From the mid-ish 1930s until 1975 Spain was ruled by General Franco. Pretty repressive. Who knows, maybe Spain needed it. Tumultuous decades. Planning for his succession, Franco handpicked the grandson of deposed King Alfonso XIII to act as royal head of state. King Juan Carlos Alfonso Víctor María de Borbón y Borbón-Dos Sicilias. He's also King of Jerusalem and Byzantine Emperor. Certain cretin elements of the anti-Illuminati claim he's the anti-Christ. Well, nobody's perfect.

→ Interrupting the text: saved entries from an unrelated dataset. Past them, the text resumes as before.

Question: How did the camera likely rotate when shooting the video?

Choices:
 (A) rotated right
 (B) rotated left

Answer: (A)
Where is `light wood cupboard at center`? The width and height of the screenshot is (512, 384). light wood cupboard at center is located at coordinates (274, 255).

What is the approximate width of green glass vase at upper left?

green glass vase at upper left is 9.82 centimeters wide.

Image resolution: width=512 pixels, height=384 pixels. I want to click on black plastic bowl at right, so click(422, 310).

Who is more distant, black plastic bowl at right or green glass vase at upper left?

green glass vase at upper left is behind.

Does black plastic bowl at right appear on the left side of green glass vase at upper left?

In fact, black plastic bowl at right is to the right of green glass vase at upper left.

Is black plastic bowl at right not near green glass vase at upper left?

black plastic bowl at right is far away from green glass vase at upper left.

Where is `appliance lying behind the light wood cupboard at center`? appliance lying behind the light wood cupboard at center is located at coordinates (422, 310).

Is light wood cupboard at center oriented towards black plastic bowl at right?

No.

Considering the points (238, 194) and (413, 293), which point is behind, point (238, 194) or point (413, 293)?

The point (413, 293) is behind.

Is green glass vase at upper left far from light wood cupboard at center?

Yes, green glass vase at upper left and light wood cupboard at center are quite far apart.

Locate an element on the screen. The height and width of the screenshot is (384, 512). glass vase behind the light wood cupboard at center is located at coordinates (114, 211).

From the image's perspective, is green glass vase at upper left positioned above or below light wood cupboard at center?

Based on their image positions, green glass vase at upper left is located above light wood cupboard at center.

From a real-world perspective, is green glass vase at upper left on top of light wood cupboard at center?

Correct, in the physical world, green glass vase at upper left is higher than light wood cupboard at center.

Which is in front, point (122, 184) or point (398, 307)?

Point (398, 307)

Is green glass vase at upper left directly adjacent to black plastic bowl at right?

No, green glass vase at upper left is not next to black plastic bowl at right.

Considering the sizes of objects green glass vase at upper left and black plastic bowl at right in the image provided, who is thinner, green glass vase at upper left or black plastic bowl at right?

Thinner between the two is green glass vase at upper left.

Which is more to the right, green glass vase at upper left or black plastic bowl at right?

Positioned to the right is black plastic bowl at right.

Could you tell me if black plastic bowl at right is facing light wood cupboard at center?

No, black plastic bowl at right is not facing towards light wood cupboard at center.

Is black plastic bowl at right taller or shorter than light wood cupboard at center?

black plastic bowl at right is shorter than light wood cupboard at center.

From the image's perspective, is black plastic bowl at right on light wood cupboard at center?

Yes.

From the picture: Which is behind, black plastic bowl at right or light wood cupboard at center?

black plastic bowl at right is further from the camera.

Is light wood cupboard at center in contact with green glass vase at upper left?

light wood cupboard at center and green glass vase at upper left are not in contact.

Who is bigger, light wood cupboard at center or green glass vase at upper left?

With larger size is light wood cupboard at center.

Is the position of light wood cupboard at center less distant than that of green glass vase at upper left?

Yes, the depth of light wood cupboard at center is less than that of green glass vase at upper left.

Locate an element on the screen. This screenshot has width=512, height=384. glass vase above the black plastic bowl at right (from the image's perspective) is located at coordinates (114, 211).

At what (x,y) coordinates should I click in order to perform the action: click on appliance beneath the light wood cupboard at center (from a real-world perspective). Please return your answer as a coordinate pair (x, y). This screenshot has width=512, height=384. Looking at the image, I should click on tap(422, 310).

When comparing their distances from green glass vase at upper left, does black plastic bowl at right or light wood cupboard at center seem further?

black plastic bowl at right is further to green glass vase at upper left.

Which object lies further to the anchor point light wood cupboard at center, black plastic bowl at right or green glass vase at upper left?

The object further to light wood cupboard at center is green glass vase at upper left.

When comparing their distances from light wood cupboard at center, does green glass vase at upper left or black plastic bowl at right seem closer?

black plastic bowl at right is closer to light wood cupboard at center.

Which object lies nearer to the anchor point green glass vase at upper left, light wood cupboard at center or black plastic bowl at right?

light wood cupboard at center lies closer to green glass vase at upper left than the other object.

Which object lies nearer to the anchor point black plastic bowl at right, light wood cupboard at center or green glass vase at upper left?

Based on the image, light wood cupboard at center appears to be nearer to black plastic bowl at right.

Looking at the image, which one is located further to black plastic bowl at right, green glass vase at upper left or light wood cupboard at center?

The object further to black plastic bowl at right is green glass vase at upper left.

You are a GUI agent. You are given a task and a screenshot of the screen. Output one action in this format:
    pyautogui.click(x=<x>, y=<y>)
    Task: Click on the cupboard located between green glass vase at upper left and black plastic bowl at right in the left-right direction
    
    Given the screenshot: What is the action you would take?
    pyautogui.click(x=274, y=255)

Spain kept its fledgling democratic institutions until 1981, when Franco's reactionary rightist adherents among the Falangist party mounted a coup. Hostages in the parliament building, expectations that the military would support their revolution. Nope. King Juan Carlos refused to flee, refused to capitulate. This, if you don't recognize it, is real courage. Patriotism and courage. It's not like the Bourbons have always had great success, in revolutions. The king phoned up the various military commanders, demanding, commanding their loyalty, to himself and to Spanish democracy. Then he got on television and called for order. It need not have happened -- but he won. That's who Juan Carlos is. Even the head of the communist party said, "God save the King."
The internal politics of foreign nations are their own affair. We'd like to see the rule of law and the honoring of human rights, but it is the nature of sovereignty that these things generally must tend to themselves. Sometimes the crimes become too horrifying, and the blood of the innocent cries out too plaintively, and our conscience torments us if we fail to act. Sometimes we choose to suffer the torments of our conscience. There is no formula for peace. So when some petty dictator bullies and thumps, we will make of it what we will.

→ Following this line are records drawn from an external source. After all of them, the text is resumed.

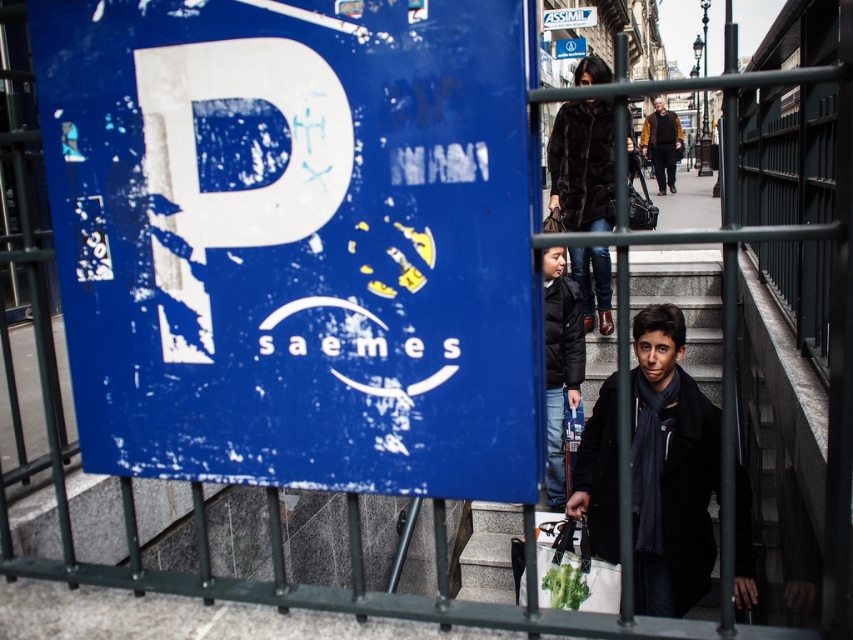
Question: Which point is farther from the camera taking this photo?

Choices:
 (A) (590, 422)
 (B) (583, 10)
 (C) (550, 433)

Answer: (B)

Question: Which point is closer to the camera taking this photo?

Choices:
 (A) (666, 154)
 (B) (589, 314)

Answer: (B)

Question: Can you confirm if blue matte sign at left is wider than blue matte sign at upper center?

Choices:
 (A) no
 (B) yes

Answer: (B)

Question: Which is nearer to the white plastic sign at upper center?

Choices:
 (A) black matte jacket at center
 (B) brown leather jacket at upper center

Answer: (B)

Question: Can you confirm if blue matte sign at left is wider than black fur coat at center?

Choices:
 (A) no
 (B) yes

Answer: (B)

Question: Where is blue matte sign at left located in relation to black matte coat at lower right in the image?

Choices:
 (A) right
 (B) left

Answer: (B)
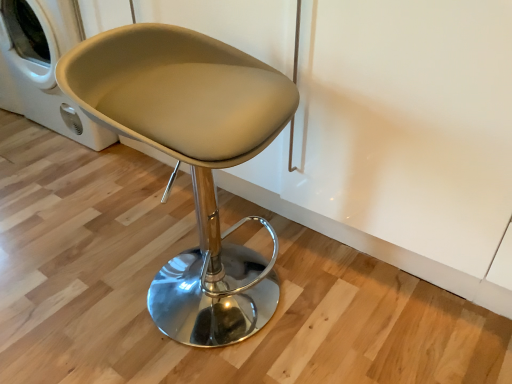
Locate an element on the screen. Image resolution: width=512 pixels, height=384 pixels. white glossy washing machine at left is located at coordinates (47, 65).

What do you see at coordinates (47, 65) in the screenshot? The image size is (512, 384). I see `white glossy washing machine at left` at bounding box center [47, 65].

This screenshot has height=384, width=512. Identify the location of beige leather stool at center. (191, 158).

Image resolution: width=512 pixels, height=384 pixels. Describe the element at coordinates (191, 158) in the screenshot. I see `beige leather stool at center` at that location.

Where is `white glossy washing machine at left`? This screenshot has height=384, width=512. white glossy washing machine at left is located at coordinates (47, 65).

Visually, is white glossy washing machine at left positioned to the left or to the right of beige leather stool at center?

Clearly, white glossy washing machine at left is on the left of beige leather stool at center in the image.

Who is more distant, white glossy washing machine at left or beige leather stool at center?

white glossy washing machine at left is behind.

Based on the photo, which is more distant, [51,127] or [174,91]?

The point [51,127] is farther.

From the image's perspective, between white glossy washing machine at left and beige leather stool at center, who is located below?

beige leather stool at center appears lower in the image.

From a real-world perspective, which is physically below, white glossy washing machine at left or beige leather stool at center?

white glossy washing machine at left.

Is white glossy washing machine at left wider than beige leather stool at center?

Yes.

Considering the relative sizes of white glossy washing machine at left and beige leather stool at center in the image provided, is white glossy washing machine at left shorter than beige leather stool at center?

Indeed, white glossy washing machine at left has a lesser height compared to beige leather stool at center.

Which of these two, white glossy washing machine at left or beige leather stool at center, is smaller?

beige leather stool at center is smaller.

Is beige leather stool at center completely or partially inside white glossy washing machine at left?

Definitely not — beige leather stool at center is not inside white glossy washing machine at left.

Consider the image. Is white glossy washing machine at left in contact with beige leather stool at center?

white glossy washing machine at left is not next to beige leather stool at center, and they're not touching.

Is white glossy washing machine at left positioned with its back to beige leather stool at center?

No, white glossy washing machine at left is not facing away from beige leather stool at center.

How distant is white glossy washing machine at left from beige leather stool at center?

white glossy washing machine at left is 98.54 centimeters away from beige leather stool at center.

Locate an element on the screen. The image size is (512, 384). washing machine behind the beige leather stool at center is located at coordinates (47, 65).

Is beige leather stool at center to the left or to the right of white glossy washing machine at left in the image?

Based on their positions, beige leather stool at center is located to the right of white glossy washing machine at left.

Relative to white glossy washing machine at left, is beige leather stool at center in front or behind?

beige leather stool at center is in front of white glossy washing machine at left.

Is point (133, 86) closer or farther from the camera than point (49, 14)?

Point (133, 86).

From the image's perspective, would you say beige leather stool at center is shown under white glossy washing machine at left?

Indeed, from the image's perspective, beige leather stool at center is shown beneath white glossy washing machine at left.

From a real-world perspective, is beige leather stool at center above or below white glossy washing machine at left?

In terms of real-world spatial position, beige leather stool at center is above white glossy washing machine at left.

Does beige leather stool at center have a greater width compared to white glossy washing machine at left?

In fact, beige leather stool at center might be narrower than white glossy washing machine at left.

Can you confirm if beige leather stool at center is shorter than white glossy washing machine at left?

Incorrect, the height of beige leather stool at center does not fall short of that of white glossy washing machine at left.

Considering the sizes of objects beige leather stool at center and white glossy washing machine at left in the image provided, who is bigger, beige leather stool at center or white glossy washing machine at left?

Bigger between the two is white glossy washing machine at left.

Is beige leather stool at center outside of white glossy washing machine at left?

Yes, beige leather stool at center is located beyond the bounds of white glossy washing machine at left.

Is beige leather stool at center next to white glossy washing machine at left and touching it?

beige leather stool at center is not next to white glossy washing machine at left, and they're not touching.

Is beige leather stool at center oriented away from white glossy washing machine at left?

No.

From the picture: How different are the orientations of beige leather stool at center and white glossy washing machine at left in degrees?

There is a 98.7-degree angle between the facing directions of beige leather stool at center and white glossy washing machine at left.

Where is `chair located below the white glossy washing machine at left (from the image's perspective)`? The width and height of the screenshot is (512, 384). chair located below the white glossy washing machine at left (from the image's perspective) is located at coordinates point(191,158).

Identify the location of chair lying in front of the white glossy washing machine at left. (191, 158).

What are the coordinates of `chair that is below the white glossy washing machine at left (from the image's perspective)` in the screenshot? It's located at (191, 158).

I know hardly anything about Juan Carlos. I don't know if he's noble or not. I do know that with privilege comes responsibility. And I know that when it mattered, Juan Carlos showed courage and saved his country from being just another latin dictatorship. And I know he's provided a rallying cry for the Sean Pennesque banana republic of Venezuela, where El Jefe's opposition has a new slogan: "Why don't you shut up?" For this if for nothing else, I will join with the communists of a previous generation, and with the leftist PM Zapatero today, and say, "God save the King."
J
3 comments:
I think he said "calla." Maybe it would have been better if he'd just said, "callate la boca!" But since he didn't, it reenforces your point.
My sources have "callas" -- which if my low-intermediate Spanish is right, is the familiar verb form -- what you'd use with children or social inferiors.
Best would have been "...la boca grande" -- a phrase I used with my students on more than one occastion.
J
I figured it was regional dialect. Puerto Rico for example will often drop the s. I was trying to listen to the source but it was a quick burst in the recording and the ending probably trailed off.